花火はもうとっくに終わり、祭りも片付けに入っていた。彼女も、もう背中で寝息を立てている。

「おーい、君」

「廃ビルでたこ焼きの」

「どういうイメージよ、特に廃ビルの方」

「いや、すいません」

「おぶってくの?疲れない?また倒れたりしない?送ってこうか?」

「いやさすがにそれは・・・お兄さんのほうこそ怒られたりしなかったんですか?」

「怒られたわ、お前にはもう店番させねー、だって、毎年言ってんだよな」

赤の他人だからだろうか、それとも本人の性格だろうか、何故かこの人には何でも聞いていいような気がした

「お兄さんって恋人います?」

「なんだ?いきなり俺マウント取られた?」

「いないんですね、すいません」

「まー・・・いたよ?」

「今はいない?」

「ちょっとね・・・交通事故で」

「すいません」

「あやまることじゃないよ」

「その・・・その時自分も、とか考えませんでした?」

「自殺ってこと?まー考えなくもなかったけど」

「どうやって立ち直ったんですか?」

「その人が一番だったけどさ、俺には友達がいたし、何より俺をかばってその人が死んだからさ。
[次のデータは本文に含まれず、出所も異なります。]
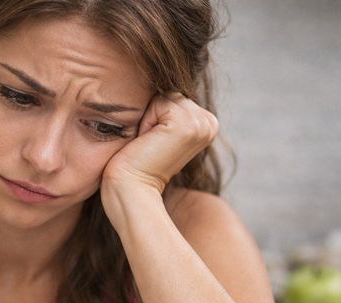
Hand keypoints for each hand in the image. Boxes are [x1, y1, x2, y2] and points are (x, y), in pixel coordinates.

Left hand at [101, 92, 217, 201]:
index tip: (153, 142)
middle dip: (152, 114)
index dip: (155, 116)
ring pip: (165, 95)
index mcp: (206, 125)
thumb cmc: (136, 164)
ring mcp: (201, 123)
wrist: (131, 188)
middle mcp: (209, 123)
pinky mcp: (187, 124)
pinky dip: (146, 120)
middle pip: (170, 93)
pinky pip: (158, 100)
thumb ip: (167, 110)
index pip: (173, 97)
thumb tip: (157, 77)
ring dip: (148, 117)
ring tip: (148, 143)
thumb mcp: (159, 133)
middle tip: (148, 144)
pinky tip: (147, 141)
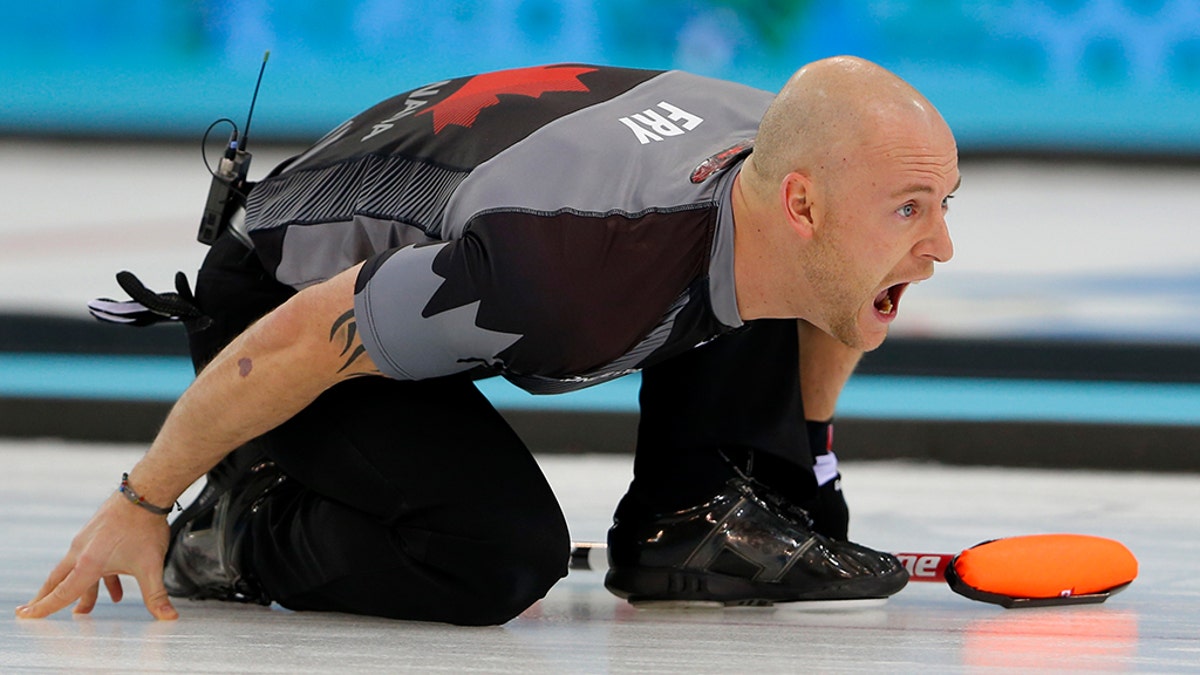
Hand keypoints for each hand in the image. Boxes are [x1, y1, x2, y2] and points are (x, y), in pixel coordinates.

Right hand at [16, 492, 177, 619]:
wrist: (145, 494)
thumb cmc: (144, 526)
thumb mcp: (151, 567)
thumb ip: (156, 595)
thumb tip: (167, 616)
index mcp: (88, 563)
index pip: (62, 593)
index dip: (44, 607)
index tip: (28, 615)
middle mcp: (82, 551)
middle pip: (60, 580)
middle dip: (50, 597)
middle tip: (37, 609)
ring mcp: (88, 540)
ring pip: (78, 570)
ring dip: (82, 590)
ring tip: (86, 607)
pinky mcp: (98, 532)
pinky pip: (92, 559)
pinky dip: (100, 576)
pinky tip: (116, 588)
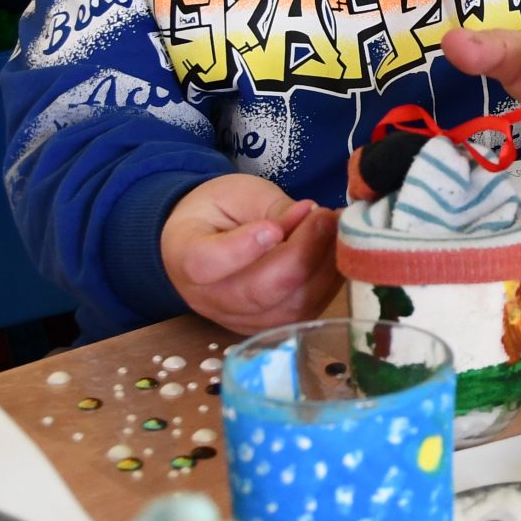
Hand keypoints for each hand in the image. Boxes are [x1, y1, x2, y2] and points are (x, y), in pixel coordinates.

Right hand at [161, 174, 339, 334]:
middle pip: (257, 292)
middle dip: (302, 254)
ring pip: (288, 308)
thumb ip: (273, 207)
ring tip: (335, 231)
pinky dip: (328, 283)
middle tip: (325, 217)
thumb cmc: (219, 212)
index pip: (205, 264)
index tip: (273, 227)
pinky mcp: (268, 326)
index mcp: (184, 255)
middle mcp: (207, 298)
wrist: (207, 239)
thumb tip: (311, 217)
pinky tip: (336, 253)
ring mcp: (237, 319)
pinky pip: (304, 314)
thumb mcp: (239, 195)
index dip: (241, 249)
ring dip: (322, 269)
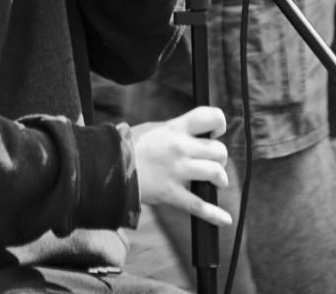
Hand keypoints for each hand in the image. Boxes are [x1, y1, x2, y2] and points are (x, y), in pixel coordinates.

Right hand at [129, 106, 231, 227]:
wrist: (110, 165)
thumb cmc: (132, 145)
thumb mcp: (155, 129)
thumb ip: (177, 130)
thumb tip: (197, 133)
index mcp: (175, 128)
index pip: (209, 117)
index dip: (219, 123)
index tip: (217, 131)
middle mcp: (180, 147)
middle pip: (219, 150)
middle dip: (220, 157)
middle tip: (213, 160)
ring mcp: (177, 171)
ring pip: (216, 174)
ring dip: (220, 179)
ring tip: (216, 181)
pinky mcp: (172, 193)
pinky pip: (199, 206)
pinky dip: (215, 215)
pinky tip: (225, 219)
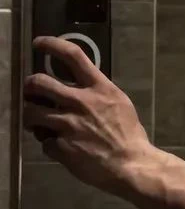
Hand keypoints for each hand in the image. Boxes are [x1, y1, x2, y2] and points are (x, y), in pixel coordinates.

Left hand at [23, 36, 150, 194]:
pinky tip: (61, 147)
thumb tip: (81, 87)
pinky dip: (49, 144)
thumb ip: (98, 93)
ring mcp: (68, 124)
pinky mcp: (60, 146)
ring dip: (31, 116)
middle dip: (29, 86)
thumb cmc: (129, 134)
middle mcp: (80, 102)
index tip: (39, 43)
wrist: (131, 165)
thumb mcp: (119, 103)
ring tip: (38, 122)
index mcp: (99, 88)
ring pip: (30, 112)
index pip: (73, 55)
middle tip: (30, 91)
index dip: (51, 45)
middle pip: (39, 82)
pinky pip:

そんなことでその人を裏切りたくなかった、かな。」

「そうですか・・・ありがとうございます。残される方ってやっぱり辛いものですか?」

「そりゃあね。少なくとも生きていれば心があるからね。」

「ありがとうございました。そろそろ帰ります。」

「んー。気を付けてね?本当に、ここら辺殺人事件とかストーカーとか、なんか治安悪いからさー」


帰ってくる。いつものように。彼女を背負って、彼女をベッドにおろし、自分もそのそばで座って目を閉じる。彼女が明日生きていて、自分が目を覚まさないことを願って。